Harrison’s campaign and several Democratic outside groups opposing Graham have elevated Bledsoe in TV ads this month, an effort to siphon off conservative voters who may be dissatisfied with Graham, potentially boosting Harrison’s chances against the three-term senator in the deep red state. It’s not an unusual tactic to elevate third-party candidates in tight races, where just a few percentage points could make the difference, and public polling this month has shown the race to be highly competitive.

But the effort in South Carolina has come after Bledsoe suspended his campaign on Oct. 1 — too late to be removed from the ballot — and endorsed Graham. On Wednesday, Graham’s campaign released an open letter from Bledsoe condemning the effort to try to win him votes.

“I am no longer running for the U.S. Senate, and any effort to encourage people to support me is deceptive, underhanded and wrong,” Bledsoe said, calling the ads “dirty tricks” from Harrison and “radical liberals.”

That pushback, however, may be coming a bit too late. South Carolinians have been inundated with several different ads hyping Bledsoe’s conservative credentials in recent weeks. Harrison’s campaign released an ad earlier this month saying Graham had changed after 25 years in Washington, calling Bledsoe “too conservative” by highlighting the issues of guns, abortion and support for President Donald Trump.

This week, two outside groups picked up the mantle. Duty and Country, a super PAC run by allies of Minority Leader Chuck Schumer, ran an ad Tuesday also hitting Graham as a “25-year Washington insider who attacks Trump” and featuring a clip of Graham criticizing the president during the 2016 primary. The ad identifies Harrison as a Democrat who supports Obamacare, and calls Bledsoe “too conservative, pro-life, pro-gun, pro-Trump.”

The Lincoln Project, the anti-Trump group run by former Republican operatives, also ran an ad Tuesday highlighting Bledsoe as a “real-deal” conservative.

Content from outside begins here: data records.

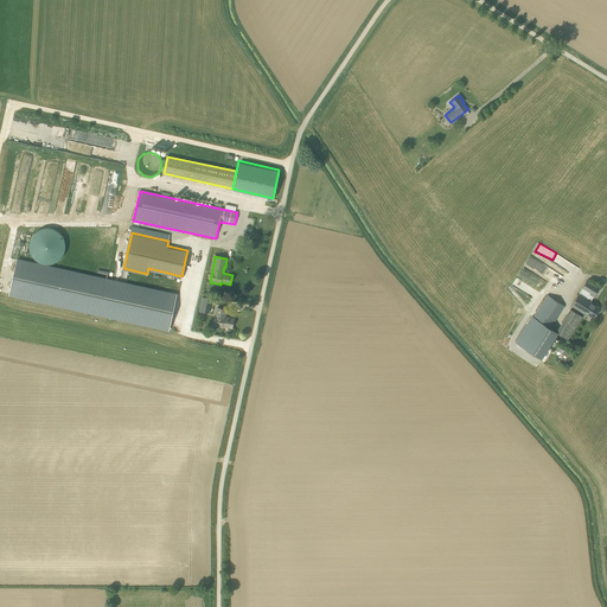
[(529,266),(540,270),(541,267),(544,269),(545,266),(532,259),(529,266)]
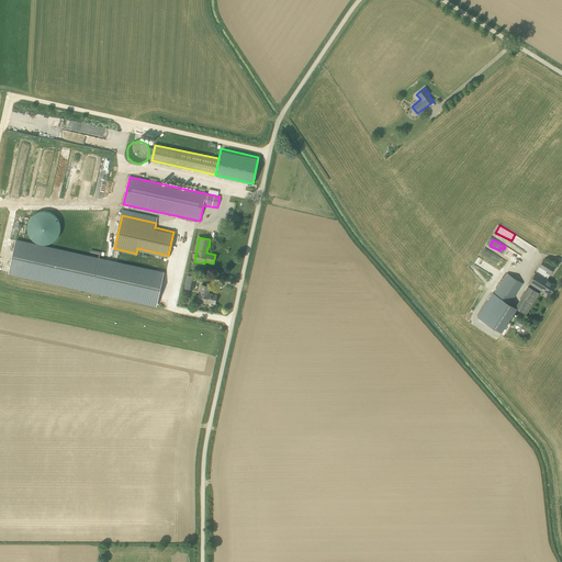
[(164,273),(15,240),(9,273),(10,273),(156,305),(164,273)]
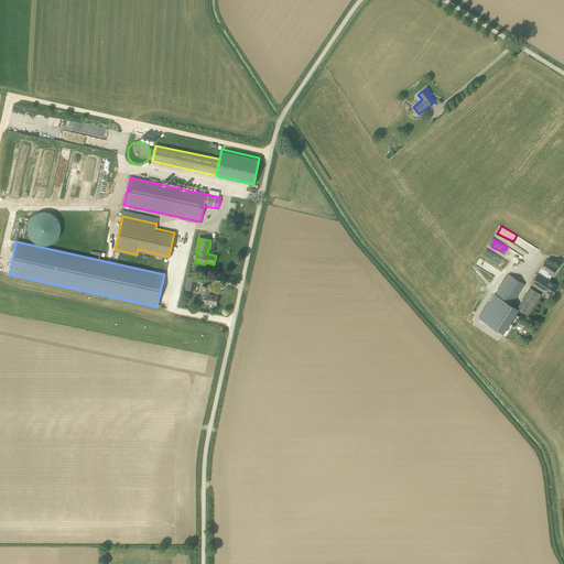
[(551,295),(557,285),(549,280),(556,268),(545,261),(531,284),(542,291),(542,290),(551,295)]
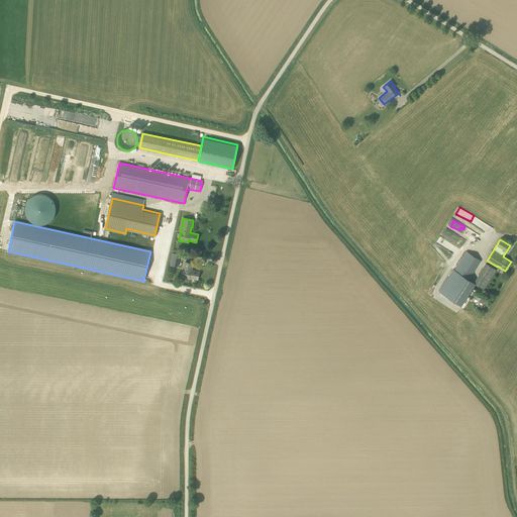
[(469,280),(471,276),(481,261),(467,251),(453,271),(469,280)]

The open letter from Bledsoe condemning the effort to win him votes isn’t likely to outmatch the TV ads elevating him. So Graham’s campaign also tried to blunt the impact on the airwaves. His campaign released its own TV ad this week highlighting local news coverage of Harrison’s ad, with a narrator calling it a “brazen attempt to mislead voters” and pointing out Bledsoe’s endorsement of Graham.

Harrison’s campaign, however, made no apologies for their message.

“Jaime has two opponents on the ballot, and we are making sure voters know the facts about each, and about Jaime, before they vote,” said Guy King, a spokesperson for Harrison’s campaign.